A thunderstorm over Saskatoon on June 2 that spawned ping pong ball-sized hail is estimated to cost more than US$30 million, Aon Benfield said in its Global Catastrophe Recap report for the month of June.
The fast-developing thunderstorm caused the “most significant” damage on the east side of the city, as thousands of claims from affected vehicles and property were filed with insurers, Impact Forecasting, Aon Benfield’s catastrophe model development team, said in the report. Total economic and insured losses were expected in the tens of millions of U.S. dollars.

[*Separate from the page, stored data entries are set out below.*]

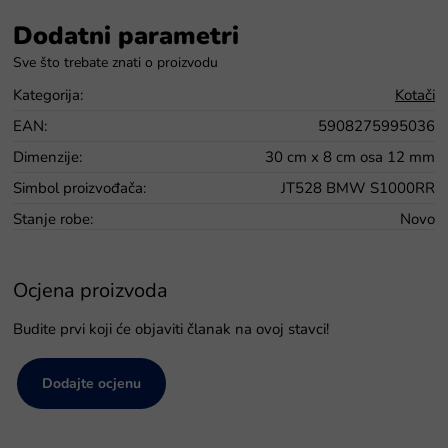
Dodatni parametri
Kategorija
:
Kotači
EAN
:
5908275995036
Dimenzije
:
30 cm x 8 cm osa 12 mm
Simbol proizvođača
:
JT528 BMW S1000RR
Stanje robe
:
Novo
Ocjena proizvoda
Budite prvi koji će objaviti članak na ovoj stavci!
Dodajte ocjenu
P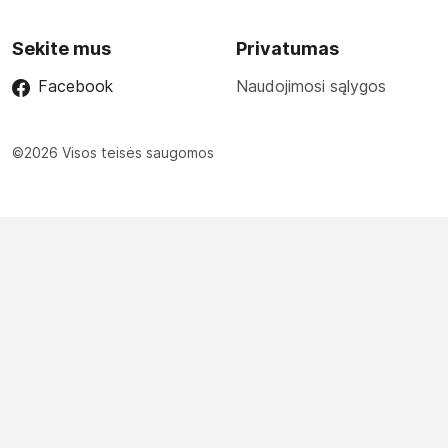
Sekite mus
Privatumas
Facebook
Naudojimosi sąlygos
©2026 Visos teisės saugomos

South of the border, the worldwide economic and insured losses during June were once again largely driven by several major severe weather outbreaks in the United States. Large hail, tornado touchdowns, straight-line winds and isolated flash flooding all contributed to an aggregated economic loss that was expected to exceed US$3 billion, Aon said in a press release. Of that total, public and private insurance entities were expected to minimally cover at least US$2 billion.
The most significant event from a financial perspective occurred on June 11 across parts of the Upper Midwest, where a series of powerful and fast-moving thunderstorms left a trail of damage in Minnesota, Wisconsin and Michigan. Among the hardest-hit areas was the Minneapolis-Saint Paul metropolitan region, where substantial wind and hail damage affected homes, businesses, and vehicles. Insurance payouts from this event alone were likely to approach US$1 billion; the overall economic cost was estimated at around US$1.4 billion.

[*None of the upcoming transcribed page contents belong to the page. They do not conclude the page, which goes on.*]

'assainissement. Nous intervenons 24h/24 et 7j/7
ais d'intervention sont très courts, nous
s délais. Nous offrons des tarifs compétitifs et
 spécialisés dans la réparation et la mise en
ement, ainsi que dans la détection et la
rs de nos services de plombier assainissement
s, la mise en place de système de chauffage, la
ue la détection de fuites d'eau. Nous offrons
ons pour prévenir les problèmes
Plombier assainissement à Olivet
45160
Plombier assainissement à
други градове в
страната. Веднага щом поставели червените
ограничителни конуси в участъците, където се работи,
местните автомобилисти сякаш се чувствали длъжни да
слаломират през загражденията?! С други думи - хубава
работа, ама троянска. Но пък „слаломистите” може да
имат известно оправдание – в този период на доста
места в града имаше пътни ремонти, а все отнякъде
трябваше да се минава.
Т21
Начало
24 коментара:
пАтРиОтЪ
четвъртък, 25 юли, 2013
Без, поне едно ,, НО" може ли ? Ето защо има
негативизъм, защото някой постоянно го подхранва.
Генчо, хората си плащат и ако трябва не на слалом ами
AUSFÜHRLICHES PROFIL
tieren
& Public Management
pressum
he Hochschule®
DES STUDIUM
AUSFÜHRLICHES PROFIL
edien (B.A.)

But costly impacts resulting from severe convective storms were not solely confined to the U.S. last month, noted Adam Podlaha, global head of Impact Forecasting, in the release. “Parts of Europe – notably Germany – incurred a significant cost resulting from large hail as the industry continues to get a better handle on using catastrophe models to further understand impacts from the peril,” he said. “Lightning was also the primary cause of several major wildfires in South Africa; expected to result in one of the costliest payouts for a natural disaster in the local industry’s history.”

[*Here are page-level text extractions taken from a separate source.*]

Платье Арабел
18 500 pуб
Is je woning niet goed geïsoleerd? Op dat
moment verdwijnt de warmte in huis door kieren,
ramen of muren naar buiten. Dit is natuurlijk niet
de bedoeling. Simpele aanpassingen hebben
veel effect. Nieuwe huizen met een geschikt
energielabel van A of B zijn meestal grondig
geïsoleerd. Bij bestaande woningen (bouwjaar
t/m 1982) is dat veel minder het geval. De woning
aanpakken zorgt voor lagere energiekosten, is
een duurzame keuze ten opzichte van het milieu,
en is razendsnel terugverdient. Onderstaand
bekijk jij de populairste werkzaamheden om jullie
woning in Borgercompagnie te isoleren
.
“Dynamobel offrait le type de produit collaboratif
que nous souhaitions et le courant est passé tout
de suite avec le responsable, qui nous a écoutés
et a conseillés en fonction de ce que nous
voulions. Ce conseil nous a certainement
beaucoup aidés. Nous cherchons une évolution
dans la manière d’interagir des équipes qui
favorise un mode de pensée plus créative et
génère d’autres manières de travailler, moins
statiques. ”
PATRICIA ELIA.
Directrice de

On June 7, a powerful low pressure system left 11 people dead in South Africa as it lashed the country’s southwestern coast, the report said. Widespread damage and disruption was reported throughout the Western Cape region as the storm produced powerful wind gusts and lightning strikes that triggered numerous fires. The deadliest and costliest fire burned near Knysna as thousands of homes, structures and vehicles were damaged or destroyed. Published reports indicated that insurance payouts from the wildfires and storms could cost the local industry as much as US%305 million. Overall economic losses were estimated at more than US$500 million, the report said.
In China, major flooding impacted at least nine provinces in the southern part of the country during June, killing at least 31 people and affecting more than 130,000 homes. The catastrophe was caused by torrential downpours associated with annual Mei-yu rains, Aon explained. China’s official Ministry of Civil Affairs listed aggregated economic losses at more than US$2.4 billion, which resulted in the flooding becoming the costliest individual global natural catastrophe in the month of June.
Other natural peril events during June included:
- Thunderstorm activity in Europe peaked on June 22, when a particularly violent outbreak caused significant losses to German insurers, estimated at US$455 million;
- Torrential monsoonal rainfall caused floods and landslides in Bangladesh and neighbouring northeast India, causing at least 169 fatalities;
- Other flood-related events in Asia (including China, Taiwan, Indonesia, Bangladesh, and India) resulted in a combined death toll of at least 312 people;
- Additional significant floods occurred in Central America, Chile and Western Africa;
- The combination of extreme heat and dry thunderstorms led to one of the deadliest wildfires in Portuguese history, killing 64 people and destroying hundreds of homes and businesses. Local government indicated that economic losses may reach US$565 million; and
- An offshore magnitude-6.3 earthquake damaged more than 1,100 homes on the Greek island of Lesbos. Economic losses were expected to be tens of millions (in U.S. dollars).